[DATASET ENTRIES]

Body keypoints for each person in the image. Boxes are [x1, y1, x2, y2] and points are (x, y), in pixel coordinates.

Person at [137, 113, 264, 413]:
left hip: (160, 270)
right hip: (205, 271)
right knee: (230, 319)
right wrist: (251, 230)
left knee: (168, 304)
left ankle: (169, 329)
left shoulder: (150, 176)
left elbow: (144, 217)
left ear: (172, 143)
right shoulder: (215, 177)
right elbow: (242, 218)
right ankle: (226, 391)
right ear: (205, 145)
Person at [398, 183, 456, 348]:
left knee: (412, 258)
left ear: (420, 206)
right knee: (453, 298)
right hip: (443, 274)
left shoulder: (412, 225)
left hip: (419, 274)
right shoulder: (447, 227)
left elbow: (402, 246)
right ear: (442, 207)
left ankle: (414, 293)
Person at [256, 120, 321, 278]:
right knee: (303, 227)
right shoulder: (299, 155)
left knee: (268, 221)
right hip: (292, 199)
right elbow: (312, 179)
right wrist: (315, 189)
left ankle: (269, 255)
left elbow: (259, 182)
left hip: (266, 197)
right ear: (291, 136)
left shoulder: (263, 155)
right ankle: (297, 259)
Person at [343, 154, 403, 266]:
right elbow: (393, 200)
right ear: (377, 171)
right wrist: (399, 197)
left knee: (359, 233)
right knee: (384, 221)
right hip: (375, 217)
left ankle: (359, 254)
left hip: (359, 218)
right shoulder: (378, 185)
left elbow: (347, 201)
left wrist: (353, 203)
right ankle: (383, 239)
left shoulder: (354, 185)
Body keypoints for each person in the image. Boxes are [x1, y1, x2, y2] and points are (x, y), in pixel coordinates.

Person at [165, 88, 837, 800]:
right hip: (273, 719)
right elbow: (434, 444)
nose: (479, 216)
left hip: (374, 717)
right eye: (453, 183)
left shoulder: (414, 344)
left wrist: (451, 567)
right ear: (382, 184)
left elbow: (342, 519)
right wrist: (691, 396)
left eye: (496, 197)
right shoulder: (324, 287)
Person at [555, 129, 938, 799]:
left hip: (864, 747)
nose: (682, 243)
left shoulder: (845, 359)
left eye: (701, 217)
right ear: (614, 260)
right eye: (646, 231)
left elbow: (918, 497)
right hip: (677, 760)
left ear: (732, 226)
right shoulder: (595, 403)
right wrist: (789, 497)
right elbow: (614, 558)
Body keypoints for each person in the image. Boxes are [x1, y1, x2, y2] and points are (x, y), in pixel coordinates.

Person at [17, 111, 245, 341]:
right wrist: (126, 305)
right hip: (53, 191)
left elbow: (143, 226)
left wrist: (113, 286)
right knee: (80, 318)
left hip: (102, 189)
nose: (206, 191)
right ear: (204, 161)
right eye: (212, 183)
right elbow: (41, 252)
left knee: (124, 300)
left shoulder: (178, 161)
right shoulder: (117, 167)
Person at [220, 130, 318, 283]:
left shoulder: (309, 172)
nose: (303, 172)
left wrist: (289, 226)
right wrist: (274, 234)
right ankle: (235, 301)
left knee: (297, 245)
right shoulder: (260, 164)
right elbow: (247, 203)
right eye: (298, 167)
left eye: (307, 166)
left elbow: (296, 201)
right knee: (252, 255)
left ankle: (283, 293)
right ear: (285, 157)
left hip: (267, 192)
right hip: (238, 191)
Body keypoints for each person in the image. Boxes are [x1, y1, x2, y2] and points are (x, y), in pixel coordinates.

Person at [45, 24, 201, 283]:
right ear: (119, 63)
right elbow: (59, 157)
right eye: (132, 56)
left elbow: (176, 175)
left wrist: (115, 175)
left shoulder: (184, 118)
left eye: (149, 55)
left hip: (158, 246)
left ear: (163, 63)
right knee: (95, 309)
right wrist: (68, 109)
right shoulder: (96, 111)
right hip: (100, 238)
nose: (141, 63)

[/DATASET ENTRIES]

= EXERCISE AIM =
Restate each of the entries above verbatim.

= WRITTEN REPLY =
Body keypoints for each person in the image. Boxes are [x1, y1, x2, y2] and points are (x, y), in pixel coordinates.

Person at [137, 113, 264, 413]:
left hip: (160, 270)
right hip: (205, 271)
right knee: (230, 319)
right wrist: (251, 230)
left knee: (168, 304)
left ankle: (169, 329)
left shoulder: (150, 176)
left elbow: (144, 217)
left ear: (172, 143)
right shoulder: (215, 177)
right elbow: (242, 218)
right ankle: (226, 391)
right ear: (205, 145)
Person at [398, 183, 456, 348]:
left knee: (412, 258)
left ear: (420, 206)
right knee: (453, 298)
right hip: (443, 274)
left shoulder: (412, 225)
left hip: (419, 274)
right shoulder: (447, 227)
left elbow: (402, 246)
right ear: (442, 207)
left ankle: (414, 293)
Person at [256, 120, 321, 278]:
right knee: (303, 227)
right shoulder: (299, 155)
left knee: (268, 221)
right hip: (292, 199)
right elbow: (312, 179)
right wrist: (315, 189)
left ankle: (269, 255)
left elbow: (259, 182)
left hip: (266, 197)
right ear: (291, 136)
left shoulder: (263, 155)
right ankle: (297, 259)
Person at [343, 154, 403, 266]:
right elbow: (393, 200)
right ear: (377, 171)
right wrist: (399, 197)
left knee: (359, 233)
right knee: (384, 221)
right hip: (375, 217)
left ankle: (359, 254)
left hip: (359, 218)
right shoulder: (378, 185)
left elbow: (347, 201)
left wrist: (353, 203)
right ankle: (383, 239)
left shoulder: (354, 185)
Body keypoints for each person in the image. Boxes are [x1, y1, x2, y2] and points are (x, y), in pixel coordinates.

Person at [165, 88, 837, 800]:
right hip: (273, 719)
right elbow: (434, 444)
nose: (479, 216)
left hip: (374, 717)
right eye: (453, 183)
left shoulder: (414, 344)
left wrist: (451, 567)
right ear: (382, 184)
left elbow: (342, 519)
right wrist: (691, 396)
left eye: (496, 197)
right shoulder: (324, 287)
Person at [555, 129, 938, 799]:
left hip: (864, 747)
nose: (682, 243)
left shoulder: (845, 359)
left eye: (701, 217)
right ear: (614, 260)
right eye: (646, 231)
left elbow: (918, 497)
right hip: (677, 760)
left ear: (732, 226)
right shoulder: (595, 403)
right wrist: (789, 497)
right elbow: (614, 558)
Body keypoints for each person in the image. Boxes are [x1, y1, x2, y2] and points are (x, y), in pixel coordinates.

Person at [17, 111, 245, 341]:
right wrist: (126, 305)
right hip: (53, 191)
left elbow: (143, 226)
left wrist: (113, 286)
right knee: (80, 318)
left hip: (102, 189)
nose: (206, 191)
right ear: (204, 161)
right eye: (212, 183)
right elbow: (41, 252)
left knee: (124, 300)
left shoulder: (178, 161)
right shoulder: (117, 167)
Person at [220, 130, 318, 283]:
left shoulder: (309, 172)
nose: (303, 172)
left wrist: (289, 226)
right wrist: (274, 234)
right ankle: (235, 301)
left knee: (297, 245)
right shoulder: (260, 164)
right elbow: (247, 203)
right eye: (298, 167)
left eye: (307, 166)
left elbow: (296, 201)
right knee: (252, 255)
left ankle: (283, 293)
right ear: (285, 157)
left hip: (267, 192)
right hip: (238, 191)
Body keypoints for each person in the image. Boxes are [x1, y1, x2, y2] and points are (x, y), in pixel coordinates.

Person at [45, 24, 201, 283]:
right ear: (119, 63)
right elbow: (59, 157)
right eye: (132, 56)
left elbow: (176, 175)
left wrist: (115, 175)
left shoulder: (184, 118)
left eye: (149, 55)
left hip: (158, 246)
left ear: (163, 63)
right knee: (95, 309)
right wrist: (68, 109)
right shoulder: (96, 111)
right hip: (100, 238)
nose: (141, 63)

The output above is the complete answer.